Taijuan Walker (SEA)--228.70 ADP--Walker was slated to be a member of the Mariners starting rotation this season, but after shoulder discomfort those plans may be on the backburner. He has started to throw once again and has yet to report any renewed issues. With only three big league starts under his belt and now a shoulder injury, Walker’s stock has falling fast. I expect him to rejoin the Mariners pitching staff whenever he is healthy, but that’s the question. When will he be back? No one really knows. What I do know is this. This guy is special. He has all the ingredients to be a fantasy stud and as long as he gets a clean bill of health he will be an absolute STEAL this late in drafts.

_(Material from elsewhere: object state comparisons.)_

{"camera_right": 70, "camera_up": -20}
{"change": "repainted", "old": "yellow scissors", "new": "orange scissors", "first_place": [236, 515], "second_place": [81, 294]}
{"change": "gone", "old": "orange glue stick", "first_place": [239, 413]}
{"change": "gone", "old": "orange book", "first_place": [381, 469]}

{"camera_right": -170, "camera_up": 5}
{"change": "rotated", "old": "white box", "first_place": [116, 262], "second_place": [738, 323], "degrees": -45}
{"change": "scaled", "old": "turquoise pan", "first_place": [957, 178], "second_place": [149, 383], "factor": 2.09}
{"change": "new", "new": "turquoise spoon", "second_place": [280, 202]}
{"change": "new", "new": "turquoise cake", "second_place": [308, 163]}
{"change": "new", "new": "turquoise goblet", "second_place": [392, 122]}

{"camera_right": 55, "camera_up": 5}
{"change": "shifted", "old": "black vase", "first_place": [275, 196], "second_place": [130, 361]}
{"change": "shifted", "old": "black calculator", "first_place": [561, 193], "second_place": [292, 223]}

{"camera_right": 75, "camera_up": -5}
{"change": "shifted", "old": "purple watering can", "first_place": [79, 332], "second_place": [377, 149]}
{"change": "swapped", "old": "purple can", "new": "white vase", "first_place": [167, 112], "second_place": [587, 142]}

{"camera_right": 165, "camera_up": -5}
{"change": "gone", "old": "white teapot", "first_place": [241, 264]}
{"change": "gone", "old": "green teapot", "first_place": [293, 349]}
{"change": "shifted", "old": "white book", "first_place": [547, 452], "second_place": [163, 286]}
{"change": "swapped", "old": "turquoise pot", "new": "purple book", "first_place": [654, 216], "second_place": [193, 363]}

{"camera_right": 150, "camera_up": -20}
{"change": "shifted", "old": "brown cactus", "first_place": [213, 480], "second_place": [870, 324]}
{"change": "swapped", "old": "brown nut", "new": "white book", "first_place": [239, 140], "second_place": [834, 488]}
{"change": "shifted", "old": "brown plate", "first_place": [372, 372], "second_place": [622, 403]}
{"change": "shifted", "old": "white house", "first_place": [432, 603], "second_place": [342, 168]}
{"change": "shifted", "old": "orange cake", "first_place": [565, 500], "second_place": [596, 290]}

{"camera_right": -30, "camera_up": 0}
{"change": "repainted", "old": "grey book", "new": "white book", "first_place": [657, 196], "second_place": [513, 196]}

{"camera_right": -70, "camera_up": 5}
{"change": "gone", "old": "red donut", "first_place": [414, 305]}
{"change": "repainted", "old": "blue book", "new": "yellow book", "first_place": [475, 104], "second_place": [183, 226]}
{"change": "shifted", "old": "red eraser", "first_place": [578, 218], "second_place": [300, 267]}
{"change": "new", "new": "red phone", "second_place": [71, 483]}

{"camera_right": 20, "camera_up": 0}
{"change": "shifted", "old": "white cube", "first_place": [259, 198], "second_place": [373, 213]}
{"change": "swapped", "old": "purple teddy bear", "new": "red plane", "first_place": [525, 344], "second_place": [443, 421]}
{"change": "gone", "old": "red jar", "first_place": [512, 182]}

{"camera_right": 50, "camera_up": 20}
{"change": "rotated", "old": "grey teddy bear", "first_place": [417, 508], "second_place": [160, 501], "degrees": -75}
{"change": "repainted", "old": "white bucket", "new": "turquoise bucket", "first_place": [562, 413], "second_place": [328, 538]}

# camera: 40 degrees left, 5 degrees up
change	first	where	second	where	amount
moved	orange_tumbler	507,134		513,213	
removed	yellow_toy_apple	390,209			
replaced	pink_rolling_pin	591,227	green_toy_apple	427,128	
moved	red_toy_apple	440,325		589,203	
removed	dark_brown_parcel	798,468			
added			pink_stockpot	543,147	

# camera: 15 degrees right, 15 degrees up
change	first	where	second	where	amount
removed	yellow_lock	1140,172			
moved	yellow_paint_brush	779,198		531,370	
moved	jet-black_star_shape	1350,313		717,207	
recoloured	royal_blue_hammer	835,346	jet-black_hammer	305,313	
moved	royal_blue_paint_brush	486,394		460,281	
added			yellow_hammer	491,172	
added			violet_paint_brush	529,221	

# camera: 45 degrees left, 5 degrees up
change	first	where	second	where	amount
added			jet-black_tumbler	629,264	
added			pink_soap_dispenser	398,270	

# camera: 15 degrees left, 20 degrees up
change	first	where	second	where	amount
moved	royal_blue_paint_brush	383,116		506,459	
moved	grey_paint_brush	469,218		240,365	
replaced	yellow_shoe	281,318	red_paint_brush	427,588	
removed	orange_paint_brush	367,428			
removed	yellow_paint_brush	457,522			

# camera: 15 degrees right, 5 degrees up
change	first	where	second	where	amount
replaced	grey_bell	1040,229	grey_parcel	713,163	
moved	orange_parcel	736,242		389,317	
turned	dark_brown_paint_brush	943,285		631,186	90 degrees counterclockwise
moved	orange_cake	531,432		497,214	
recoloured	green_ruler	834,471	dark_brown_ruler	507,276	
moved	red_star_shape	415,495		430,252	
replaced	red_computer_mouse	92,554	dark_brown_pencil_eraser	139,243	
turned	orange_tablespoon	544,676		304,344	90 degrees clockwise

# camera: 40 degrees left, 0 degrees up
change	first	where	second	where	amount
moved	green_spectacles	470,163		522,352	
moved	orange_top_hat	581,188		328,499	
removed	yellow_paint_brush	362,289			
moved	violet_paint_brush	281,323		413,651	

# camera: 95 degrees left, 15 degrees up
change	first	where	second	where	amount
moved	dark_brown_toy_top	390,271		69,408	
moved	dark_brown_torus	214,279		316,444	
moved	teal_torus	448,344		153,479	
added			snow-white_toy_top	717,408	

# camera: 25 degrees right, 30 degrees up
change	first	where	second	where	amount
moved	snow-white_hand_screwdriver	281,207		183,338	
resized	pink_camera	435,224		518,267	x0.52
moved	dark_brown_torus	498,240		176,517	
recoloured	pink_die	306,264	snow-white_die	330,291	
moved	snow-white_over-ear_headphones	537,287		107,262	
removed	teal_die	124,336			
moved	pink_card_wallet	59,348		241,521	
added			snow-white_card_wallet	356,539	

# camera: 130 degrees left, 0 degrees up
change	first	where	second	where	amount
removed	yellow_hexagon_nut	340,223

Tyson Ross (SD)--260.70 ADP--Ross is riding a strong finish in the second half of last season into 2014, but his ADP has yet to catch up to his talent. Posting a 2.93 ERA with 85 strikeouts in 80.0 innings of work was very impressive. In fact, he was one of the top pitchers in the NL over that time frame. As long as he continues to keep his free passes in check (44 BB in ’13), there is no reason to think he can’t build off of his most recent success and move up the food chain by this time next year.
Bartolo Colon (NYM)--298.74 ADP--Colon is like a fine wine. He gets better with age. Posting a 2.65 ERA with 18 wins in 2013, Colon earned himself a hefty contract from the Mets and will now be pitching in the more pitching-friendly National League. His newly-found success has come off of the ability to get outs without striking out batters (4.03 K/9 in ’13), but has made it work. Despite the recent success his ADP is right where it needs to be. His style of play can go one of two ways: either he continues to defy the odds or come crashing down to earth. I’ll take the chance on this washed up sous chef. Will you?
Martin Perez (TEX)--337.45 ADP--After failing to live up to his top prospect billing, Perez finally made a last impact at the big league level in 2013. He posted a 10-6 record with a 3.62 ERA through 20 starts and has earned himself a spot in the Rangers starting rotation for 2014. Let’s get one thing straight. He’s never gonna be the pitcher every thought he would become. But that doesn’t mean there isn’t value to be had. As long as he continues to induce a high amount of ground balls (0.96 GB/FB rate in ’13) he will find success pitching in one of the most hitter-friendly ballparks. Used in the right mix, Perez could make for a solid backend starter and with a dash more seasoning, could take the next step forward.
I laid it out for you. I gave you the ingredients. I gave you the recipe. Now it is up to you to turn it into a sound, well-seasoned dish. Remember, it doesn’t take one person. You need a team. And there’s no “I” in team.